DOCUMENT PASSAGE:
+ + + + +

# Shutting Down Ath0 ---> System Crash DLW-G520

## joe1031

Hey all,

Where the hell do I begin?

I have a DLW-G520 (Aerthos) wireless nic.  I unmasked madwifi-driver and madwifi-tools and emerged them.  I have the latest kernel with wireless=y and radio=y installed.  I have wpa-supplicant and wireless-tools installed.

The device is net.ath0... I have functioning internet wirelessly!  However, when issuing /etc/init.d/net.ath0 stop (or restart computer) my system hangs at Shutting Down net.ath0

I have (in this order) wlan, ath_hal and ath_pci in /etc/modules.autoload.d/kernel-2.6.  I am connecting to my wireless router using WPA-RSK (shared key).

So wireless completely works!  However I can't restart my computer OR stop/restart net.ath0 because the system hangs.

PLEASE HELP!!  I have been pulling my hair out for days on this issue... I have searched the gentoo forums up and down however I havn't yet found a working solution!

----------

## joe1031

net.ath0 is a link of net.lo... i have tried linking it from net.eth0 (which is net.lo anyways) with same problem.

+ + + + +

INFORMATION PROVIDED:
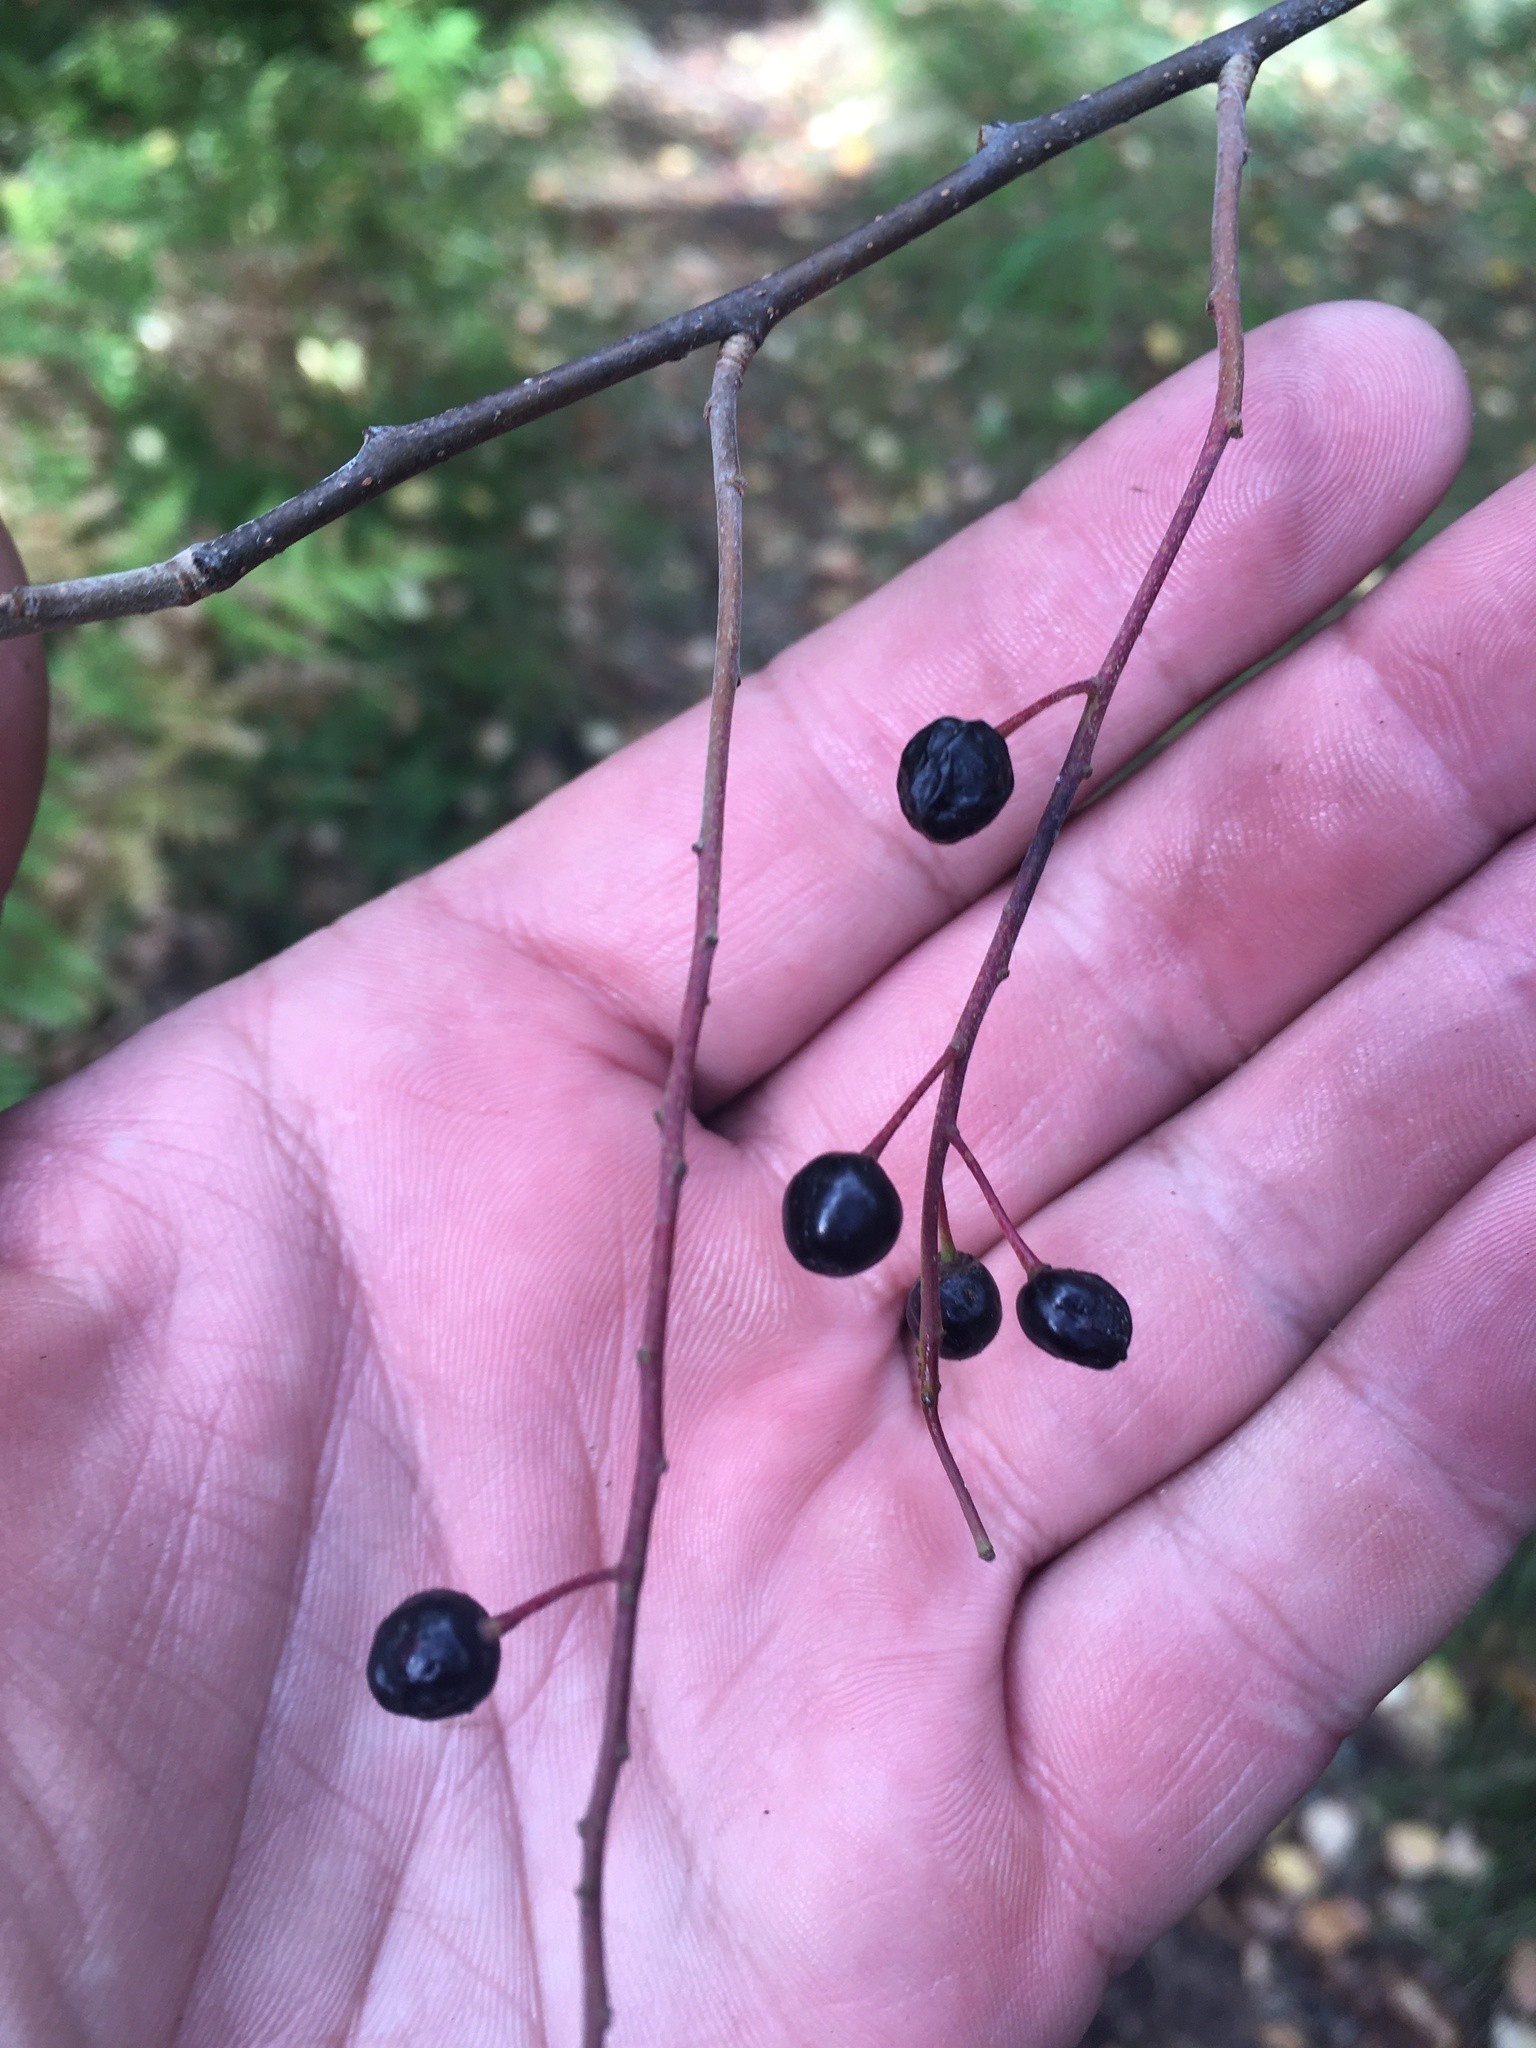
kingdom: Plantae
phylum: Tracheophyta
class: Magnoliopsida
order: Rosales
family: Rosaceae
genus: Prunus
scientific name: Prunus padus
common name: Bird cherry
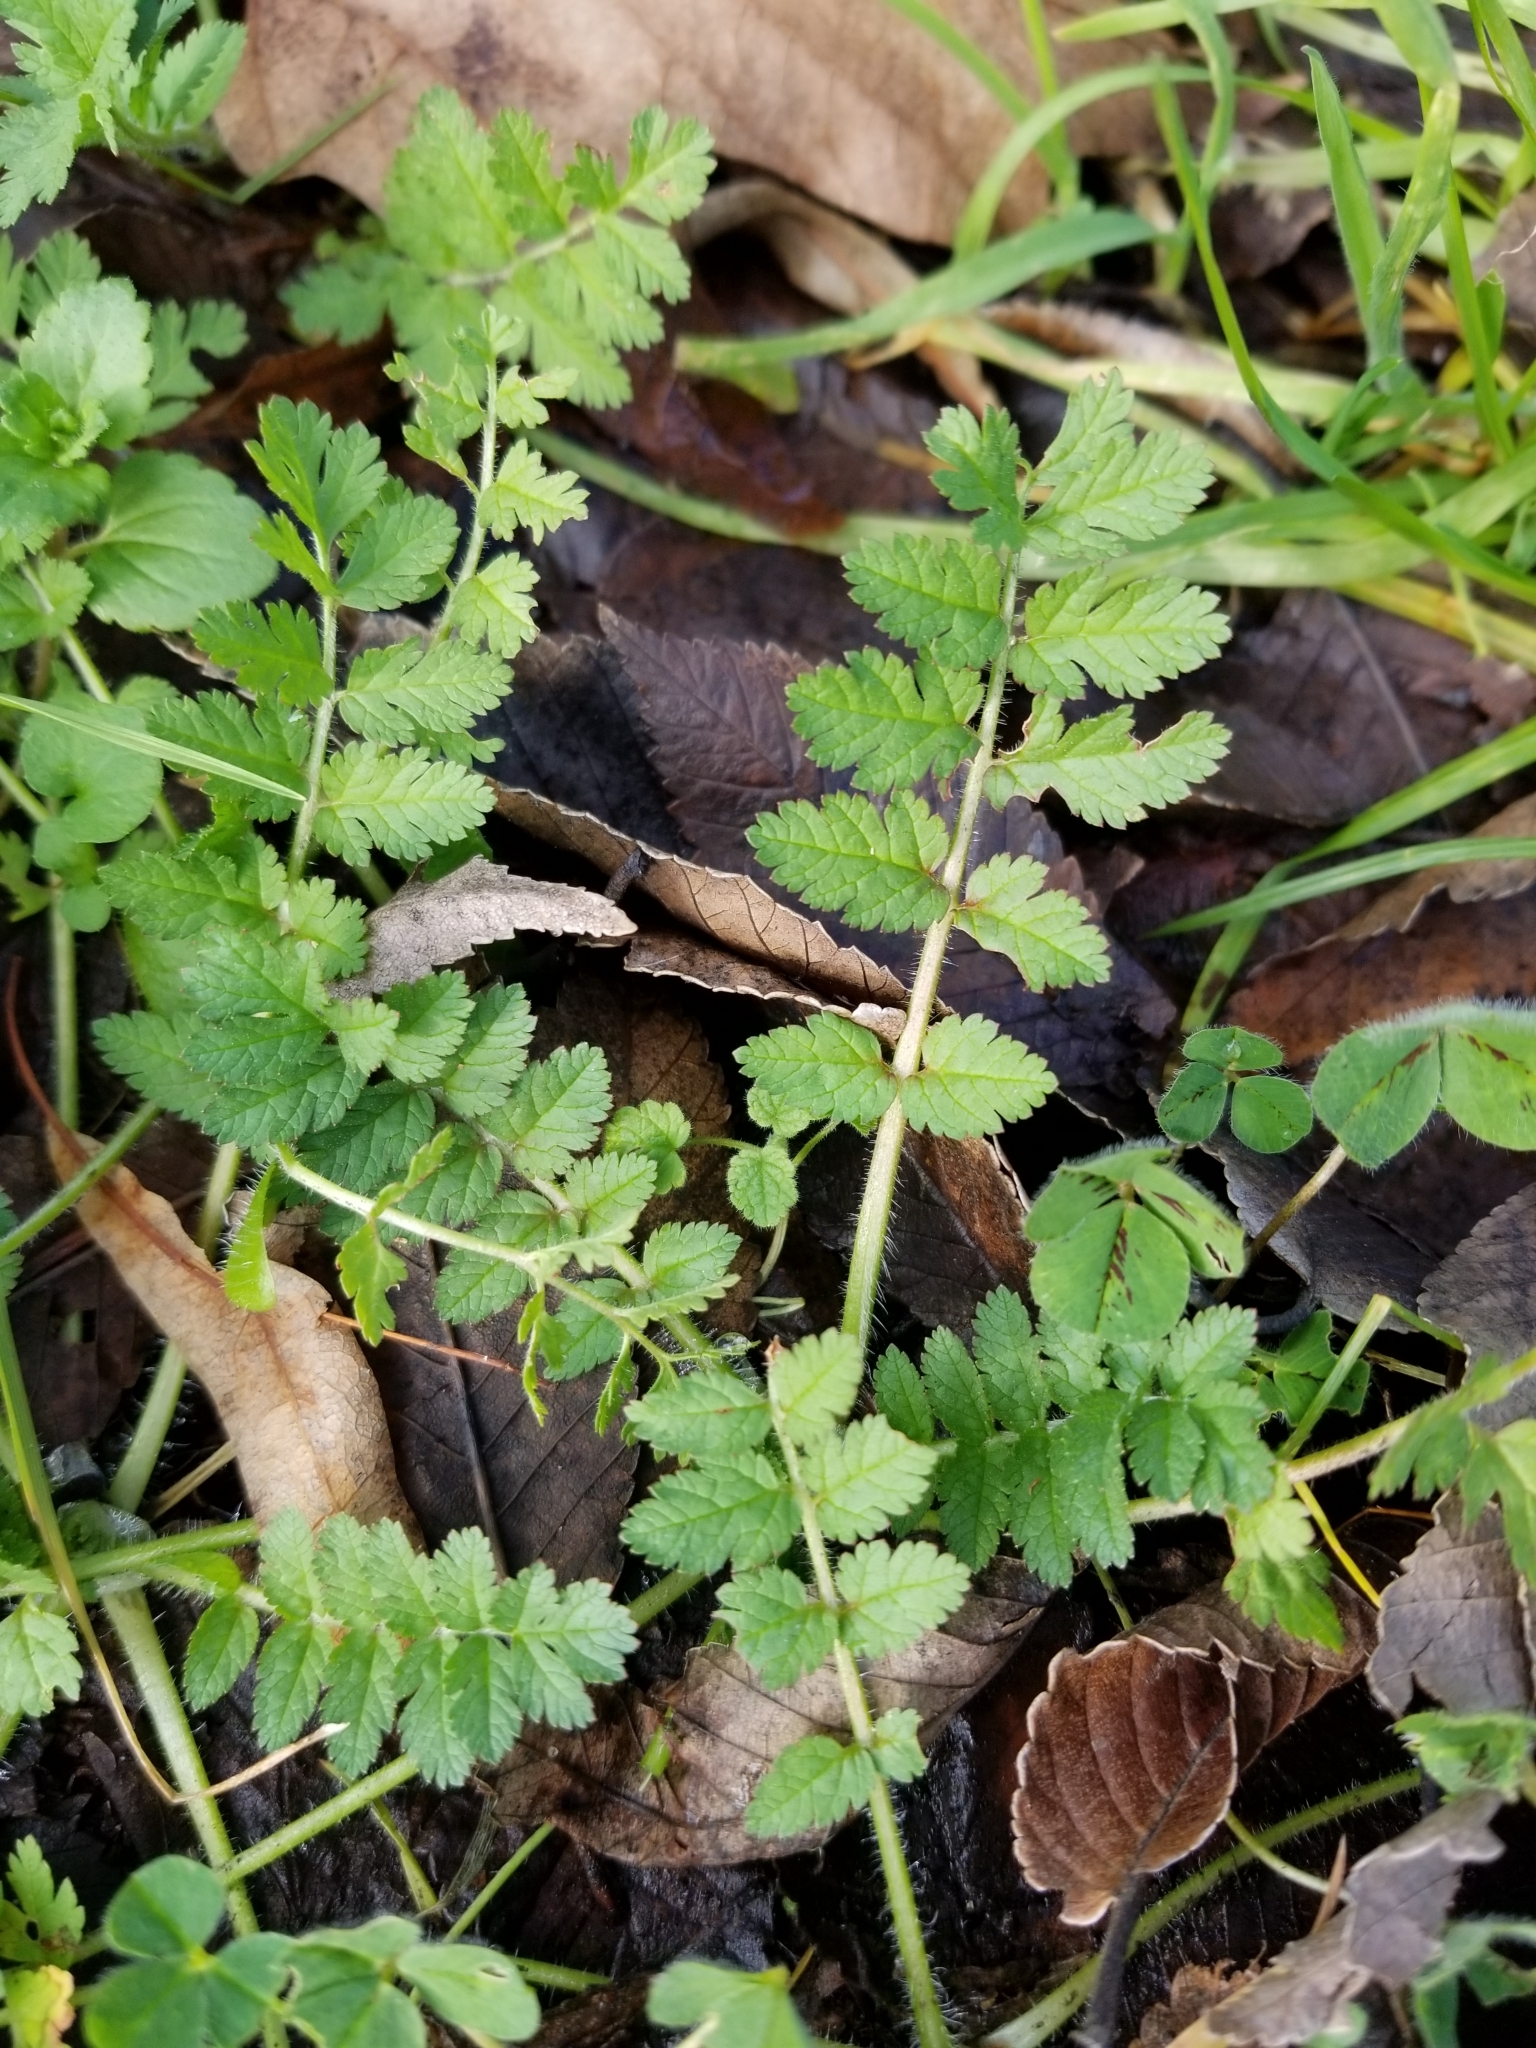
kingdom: Plantae
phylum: Tracheophyta
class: Magnoliopsida
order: Geraniales
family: Geraniaceae
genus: Erodium
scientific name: Erodium moschatum
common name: Musk stork's-bill
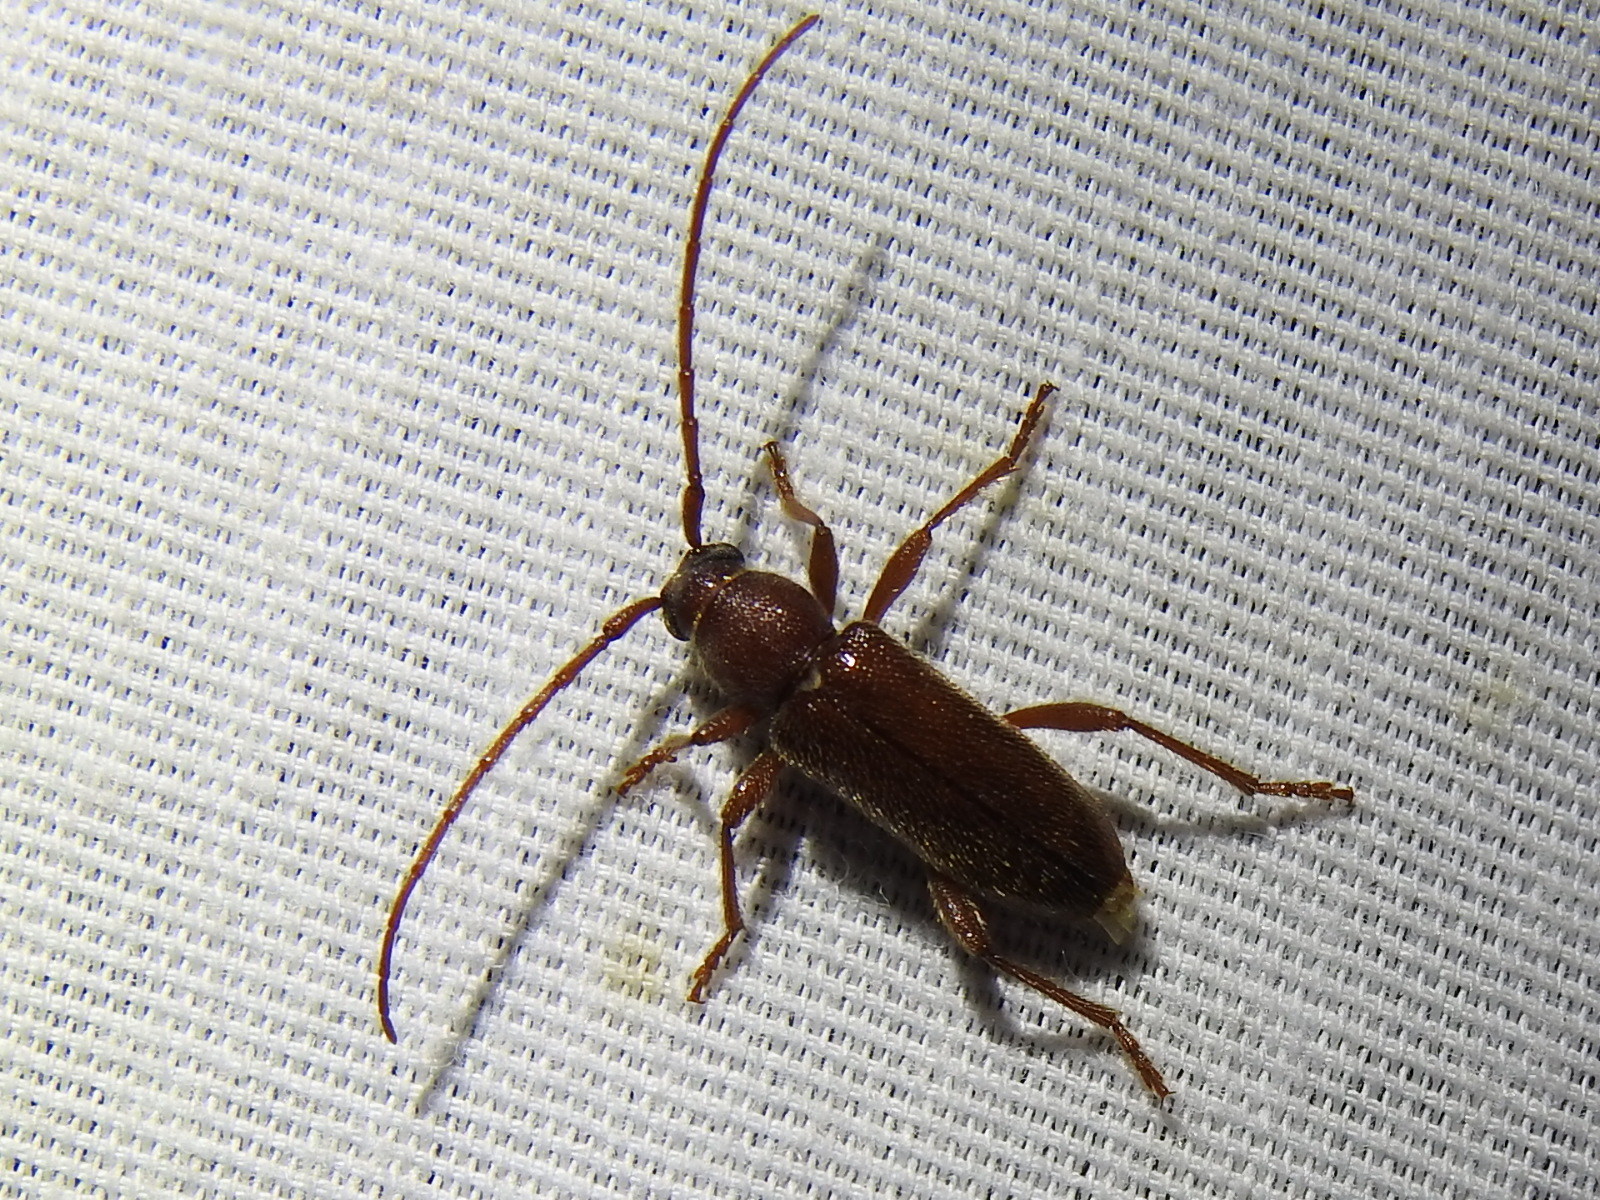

+ + + + +

WORK TO BE COMPLETED: In the forum thread about the DLW-G520 shutdown hang, which modules are listed in /etc/modules.autoload.d/kernel-2.6, and in what order?

WRITTEN ANSWER: wlan, ath_hal and ath_pci, in that order.